The stretch of highway is one of the routes used to bus black students to county schools as part of court-ordered desegregation efforts in the St. Louis area, a program the Klan opposes.
The state denied the Klan's application. Missouri said nine other states have rejected similar Klan requests: West Virginia, Texas, Ohio, Maryland, Kansas, Georgia, California, Arkansas and Alabama.
Missouri cited the Klan's membership, which is limited to "Aryans." The Klan excludes anyone who is Jewish, black, Hispanic or Asian. Missouri also said the Klan violated state and federal anti-discrimination laws, and that it had a history of unlawful violence. :down:
The Klan sued, arguing that its exclusion from the program violated its constitutional rights.
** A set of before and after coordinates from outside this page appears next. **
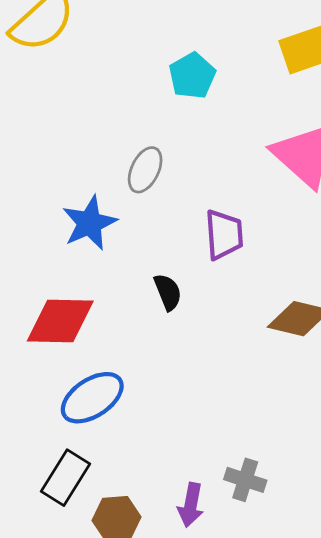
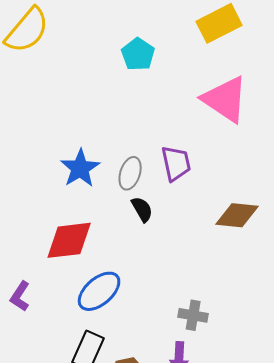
gray ellipse: (145, 170) -> (130, 173), moved
gray cross: (245, 480) -> (193, 315), moved

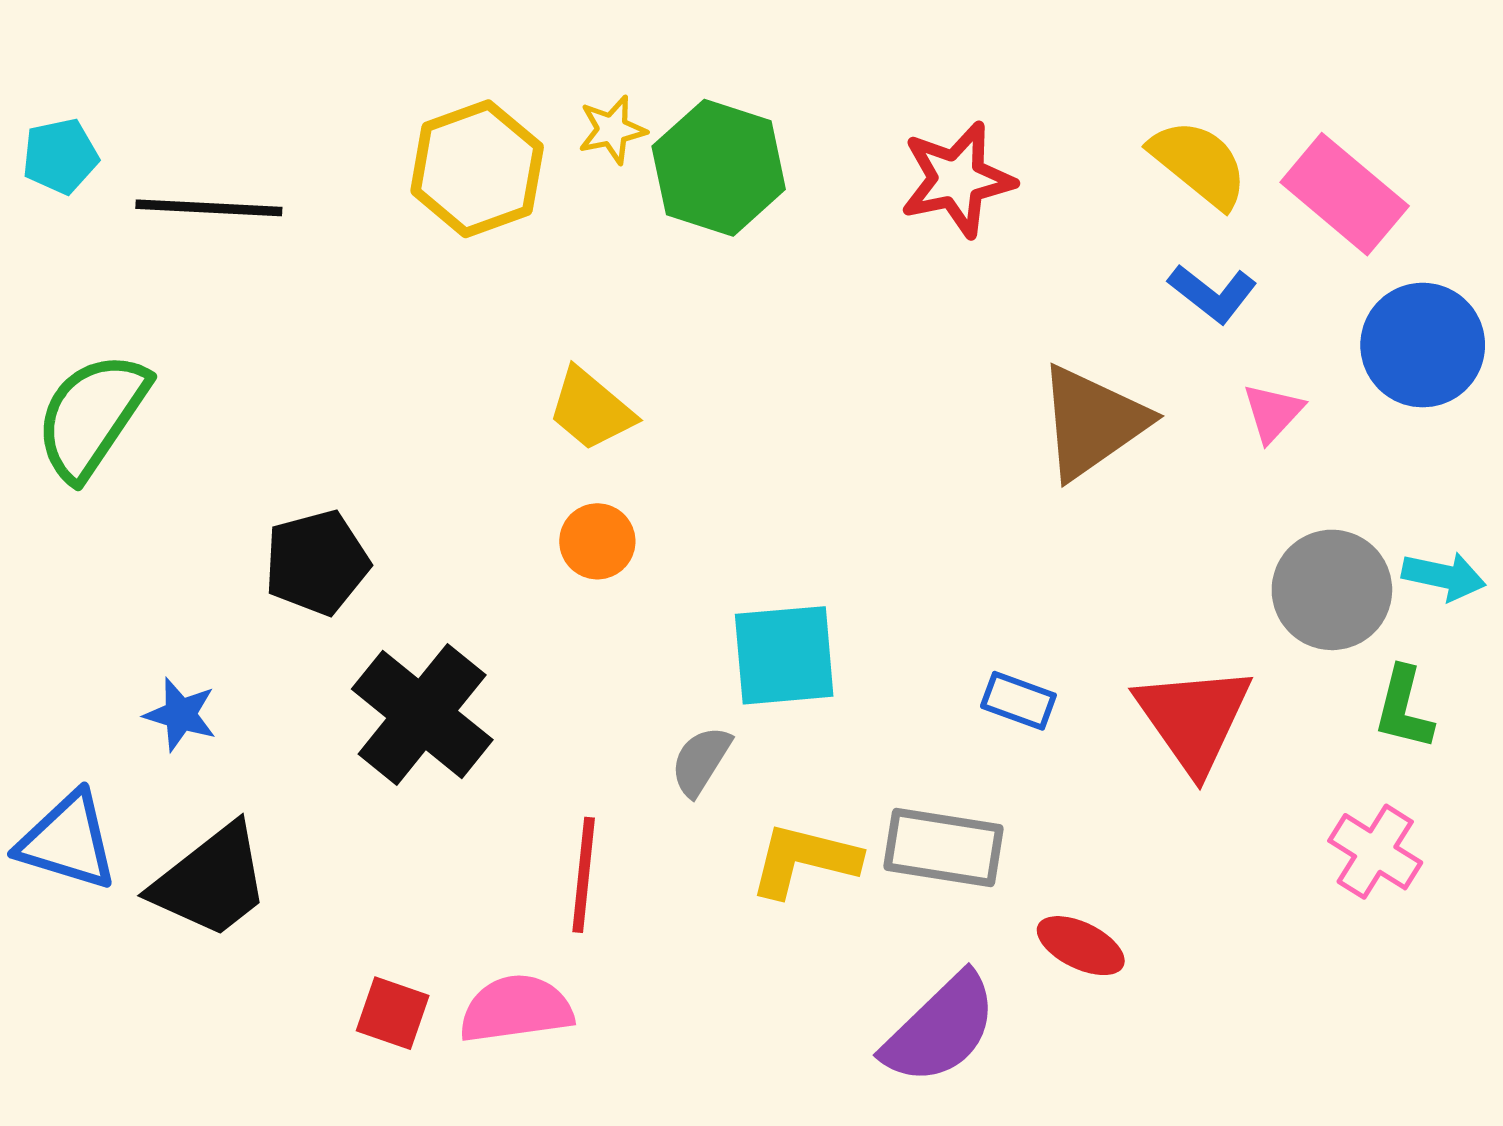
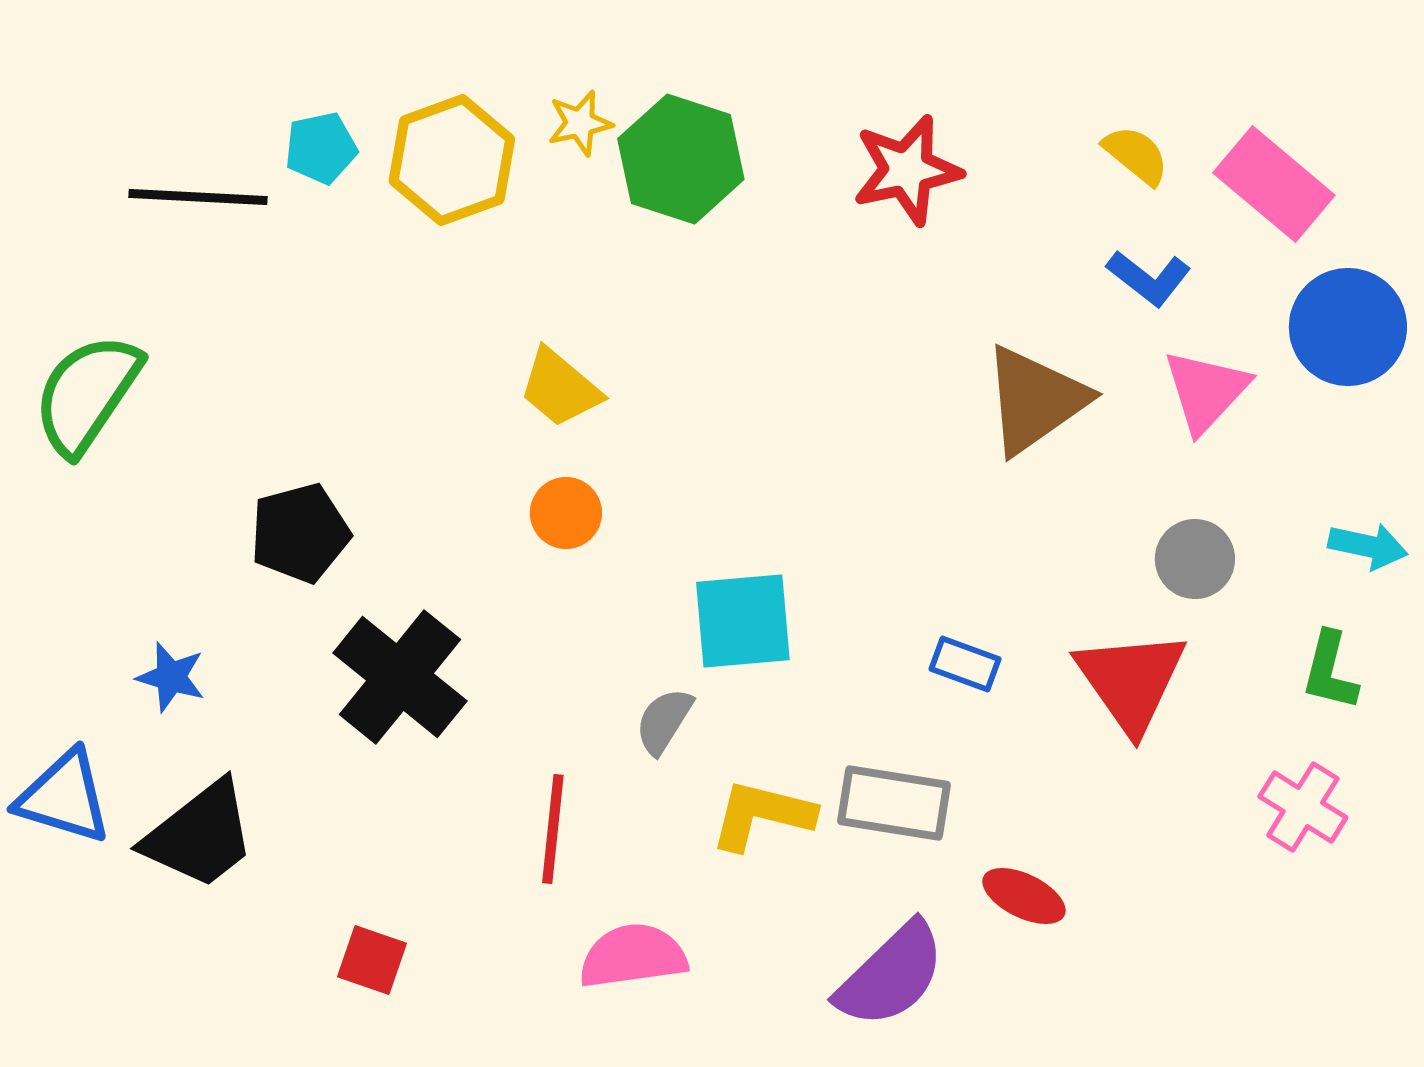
cyan pentagon: (60, 156) -> (321, 148), moved
yellow semicircle: (1199, 164) -> (1136, 155), size x0.7
pink triangle: (1273, 413) -> (1206, 391), size x1.5
gray circle: (1332, 590) -> (1195, 559), moved, size x0.7
pink semicircle: (516, 1009) -> (633, 956), moved

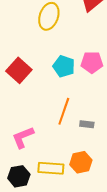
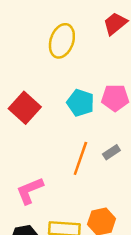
gray rectangle: (87, 124) -> (111, 152), moved, turned -40

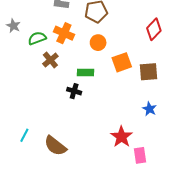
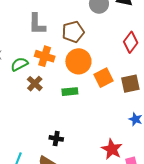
orange circle: (98, 43) -> (78, 61), size x1.6
black cross: (74, 91) -> (56, 138), moved

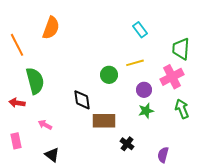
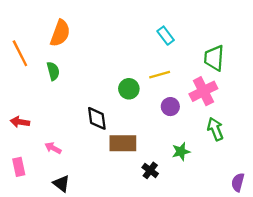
green semicircle: (35, 81) -> (53, 71), moved, size x0.6
green star: (146, 111) -> (181, 152), moved
purple semicircle: (163, 155) -> (238, 182), moved

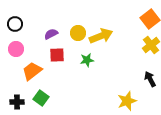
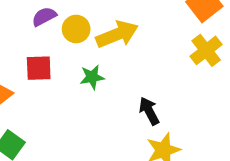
purple semicircle: (51, 34) -> (44, 17), moved
black arrow: (150, 79) -> (149, 111), moved

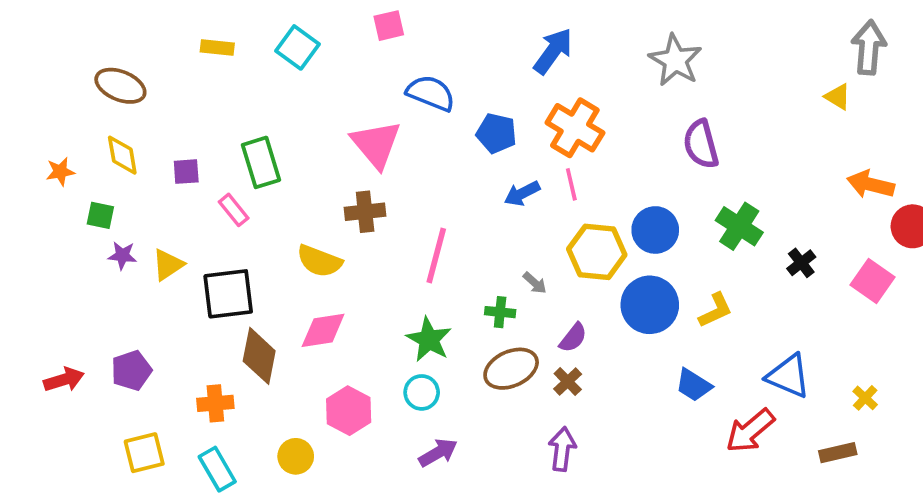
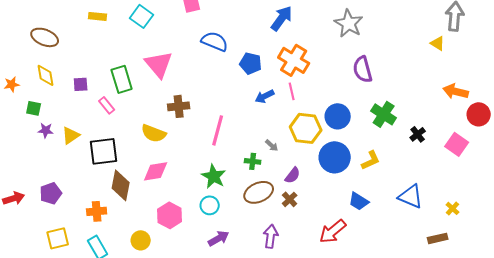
pink triangle: (376, 144) -> (159, 64), moved
red arrow: (750, 431) -> (333, 231), moved
purple arrow: (562, 449) -> (271, 236), moved

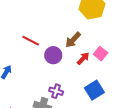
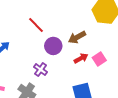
purple cross: (56, 91) -> (41, 70), moved

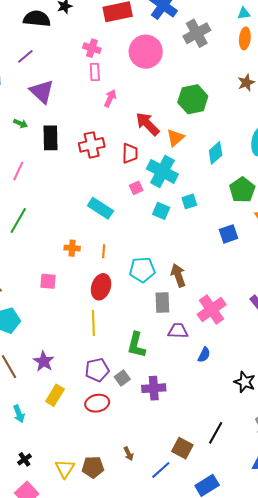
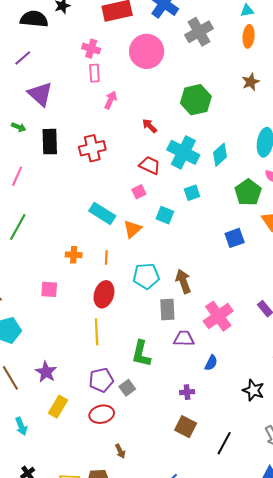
red arrow: (148, 124) -> (150, 126), size x0.6
orange triangle: (175, 138) -> (132, 229), moved
red trapezoid: (130, 153) -> (150, 165), moved, turned -65
cyan cross: (162, 171) -> (183, 152), moved
cyan square: (189, 201) -> (192, 193), moved
purple cross: (154, 388) -> (187, 392), moved, size x0.6
brown square: (182, 448) -> (186, 427), moved
brown arrow: (129, 454) -> (120, 451), moved

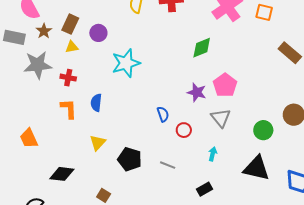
A federal judge ruled for the Klan and in March 2000 the 8th Circuit Court concurred.
The 8th Circuit said the state would not violate the federal civil rights law by letting the Klan adopt a stretch of highway. "So long as the state does not deny anyone an opportunity to adopt a highway on an improper basis, the state does not violate Title VI [of the Civil Rights Act of 1964]," the appeals court said.
The court said the Klan, as one of many voluntary participants in the highway beautification program, is free to determine its own membership.
"Requiring the Klan essentially to alter its message of racial superiority and segregation by accepting individuals of other races, religions, colors, and national origins in order to adopt a highway would censor its message and inhibit its constitutionally protected conduct," the 8th Circuit wrote.
The appeals court also rejected Missouri's discrimination-related reasons.
The court wrote that "the state has never denied the application of any other group on the grounds of discriminatory membership. A quick glance down the list of participants in the Adopt-A-Highway program, however, reveals many adopters that have discriminatory membership criteria. For example, it is commonly known that the Knights of Columbus, a venerated service organization that has chapters adopting many stretches of highway across the state, limits its membership to Catholic men."
In the appeal acted on Monday, Missouri's lawyers said the Constitution's free-speech guarantee protects the state from having to post signs "suggesting that the state approves of, and is grateful for, the Klan's participation" in the program.
The Klan's lawyers from the American Civil Liberties Union said the First Amendment protects the organization "against those who would misuse government power to suppress political dissidents."
A group of 28 states supported the appeal, saying the highway sign conveyed more than information, or even thanks. "It also implies a message of acceptance, a message that the state regards the Klan as a valuable member of society just like the Rotary Club or the Jaycees who have adopted the next stretch of highway down the road," the states said.
The 8th Circuit said the First Amendment protects everyone, "even those with viewpoints as thoroughly obnoxious as those of the Klan, from viewpoint-based discrimination by the state."
The court added, "There are better ways of countering the Klan's repellant philosophy than by the state's engaging in viewpoint-based discrimination. In a myriad of constitutionally sound ways, state officials and private citizens alike may oppose the Klan's racially divisive views and express disapproval of those views in the strongest terms. [ok, like passing motorists will now chuck trash at workers and/or maybe extra garbage along that route?]
"But viewpoint-based exclusion of any individual or organization from a government program is not a constitutionally permitted means of expressing disapproval of ideas -- even very poor ideas -- that the government disfavors."